■ Task requirements:
Please show each line of the listing where "Agents" is present.

■ Supplied entries:

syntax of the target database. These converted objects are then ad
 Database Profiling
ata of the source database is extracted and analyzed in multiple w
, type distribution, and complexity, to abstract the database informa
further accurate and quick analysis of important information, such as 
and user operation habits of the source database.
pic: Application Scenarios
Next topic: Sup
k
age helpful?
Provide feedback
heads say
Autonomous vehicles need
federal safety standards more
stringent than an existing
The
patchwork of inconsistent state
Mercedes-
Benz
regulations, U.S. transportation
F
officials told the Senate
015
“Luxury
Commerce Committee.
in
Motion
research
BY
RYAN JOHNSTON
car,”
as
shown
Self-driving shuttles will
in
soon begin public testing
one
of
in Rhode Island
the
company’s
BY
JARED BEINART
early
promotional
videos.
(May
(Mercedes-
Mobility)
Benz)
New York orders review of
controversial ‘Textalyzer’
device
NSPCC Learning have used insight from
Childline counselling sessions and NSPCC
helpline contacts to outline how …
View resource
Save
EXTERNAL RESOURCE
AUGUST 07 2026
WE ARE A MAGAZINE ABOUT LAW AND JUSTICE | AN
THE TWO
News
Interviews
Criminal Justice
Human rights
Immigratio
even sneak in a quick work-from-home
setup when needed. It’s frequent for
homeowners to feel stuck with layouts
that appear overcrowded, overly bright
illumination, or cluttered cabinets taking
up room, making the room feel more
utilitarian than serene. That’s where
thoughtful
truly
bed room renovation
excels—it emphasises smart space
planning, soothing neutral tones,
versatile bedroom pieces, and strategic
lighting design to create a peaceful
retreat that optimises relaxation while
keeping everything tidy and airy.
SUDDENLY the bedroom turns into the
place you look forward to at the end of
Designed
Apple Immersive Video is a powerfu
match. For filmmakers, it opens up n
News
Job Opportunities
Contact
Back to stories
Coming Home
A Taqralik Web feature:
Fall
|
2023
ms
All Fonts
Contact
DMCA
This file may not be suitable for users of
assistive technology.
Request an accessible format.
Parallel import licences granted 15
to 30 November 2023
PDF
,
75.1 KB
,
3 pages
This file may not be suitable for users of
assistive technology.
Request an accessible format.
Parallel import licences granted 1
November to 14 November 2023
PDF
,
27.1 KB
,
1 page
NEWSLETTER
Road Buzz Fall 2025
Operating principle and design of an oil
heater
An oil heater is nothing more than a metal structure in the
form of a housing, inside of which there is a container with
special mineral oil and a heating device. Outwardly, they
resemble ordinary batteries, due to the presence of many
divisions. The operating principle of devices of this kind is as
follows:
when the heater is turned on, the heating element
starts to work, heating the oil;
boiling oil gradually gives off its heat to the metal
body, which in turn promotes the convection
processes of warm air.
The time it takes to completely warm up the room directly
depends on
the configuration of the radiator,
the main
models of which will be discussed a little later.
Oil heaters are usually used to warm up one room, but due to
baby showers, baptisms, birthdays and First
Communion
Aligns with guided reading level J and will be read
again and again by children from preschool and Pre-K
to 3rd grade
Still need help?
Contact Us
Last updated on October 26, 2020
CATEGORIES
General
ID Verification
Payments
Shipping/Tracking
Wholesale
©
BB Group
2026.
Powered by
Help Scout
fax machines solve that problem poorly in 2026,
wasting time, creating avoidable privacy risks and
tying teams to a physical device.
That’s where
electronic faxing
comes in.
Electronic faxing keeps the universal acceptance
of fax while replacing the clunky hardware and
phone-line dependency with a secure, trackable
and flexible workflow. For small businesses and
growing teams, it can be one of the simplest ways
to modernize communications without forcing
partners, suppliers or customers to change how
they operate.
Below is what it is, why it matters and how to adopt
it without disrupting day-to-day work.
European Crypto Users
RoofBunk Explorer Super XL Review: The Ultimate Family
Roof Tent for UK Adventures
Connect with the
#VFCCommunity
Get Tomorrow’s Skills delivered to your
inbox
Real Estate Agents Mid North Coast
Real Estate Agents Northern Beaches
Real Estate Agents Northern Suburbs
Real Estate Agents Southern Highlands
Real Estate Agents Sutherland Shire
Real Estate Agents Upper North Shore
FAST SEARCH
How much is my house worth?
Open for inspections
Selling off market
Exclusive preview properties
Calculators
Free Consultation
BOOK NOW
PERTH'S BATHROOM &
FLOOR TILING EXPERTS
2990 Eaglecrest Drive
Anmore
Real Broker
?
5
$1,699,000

■ Exercise result:
Real Estate Agents Mid North Coast
Real Estate Agents Northern Beaches
Real Estate Agents Northern Suburbs
Real Estate Agents Southern Highlands
Real Estate Agents Sutherland Shire
Real Estate Agents Upper North Shore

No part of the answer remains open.